Did you read Pulitzer Prize-wining journalist Jose Antonio Vargas' incredible story in the New York Times? It is a sad but inspiring tale of growing up undocumented in the U.S. and achieving bright success against all odds. It is a strikingly American story.
An award-winning journalist, Jose quit his job to start the project "Define American" to strike up a more civil, inclusive debate about our broken immigration system. Now, Jose is already facing heated anti-immigrant backlash from being brave enough to tell his story publicly. Some say that he should be deported -- others are saying worse.
Please take a moment to sign the petition to stand with Jose and "Define American" based on our deepest values of hard work, tolerance, and justice for those who have grown up on our shores.
Here's a little taste of Jose's story:
I decided then that I could never give anyone reason to doubt I was an American. I convinced myself that if I worked enough, if I achieved enough, I would be rewarded with citizenship. I felt I could earn it.
I’ve tried.
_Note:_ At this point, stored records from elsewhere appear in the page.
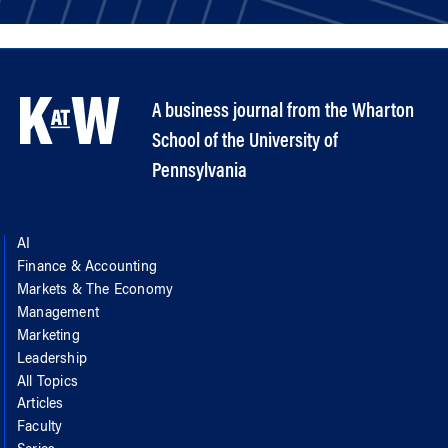
A business journal from the Wharton
School of the University of
Pennsylvania
AI
Finance & Accounting
Markets & The Economy
Management
Marketing
Leadership
All Topics
Articles
Faculty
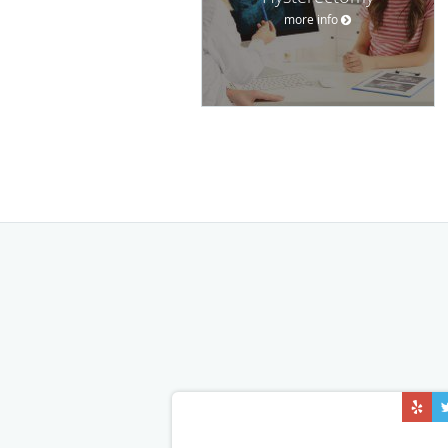
more info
Over the past 14 years, I’ve graduated from high school and college and built a career as a journalist, interviewing some of the most famous people in the country. On the surface, I’ve created a good life. I’ve lived the American dream.
But I am still an undocumented immigrant. And that means living a different kind of reality. It means going about my day in fear of being found out. It means rarely trusting people, even those closest to me, with who I really am. It means keeping my family photos in a shoebox rather than displaying them on shelves in my home, so friends don’t ask about them. It means reluctantly, even painfully, doing things I know are wrong and unlawful. And it has meant relying on a sort of 21st-century underground railroad of supporters, people who took an interest in my future and took risks for me.
Last year I read about four students who walked from Miami to Washington to lobby for the Dream Act, a nearly decade-old immigration bill that would provide a path to legal permanent residency for young people who have been educated in this country. At the risk of deportation — the Obama administration has deported almost 800,000 people in the last two years — they are speaking out. Their courage has inspired me.
There are believed to be 11 million undocumented immigrants in the United States. We’re not always who you think we are. Some pick your strawberries or care for your children. Some are in high school or college. And some, it turns out, write news articles you might read. I grew up here. This is my home. Yet even though I think of myself as an American and consider America my country, my country doesn’t think of me as one of its own.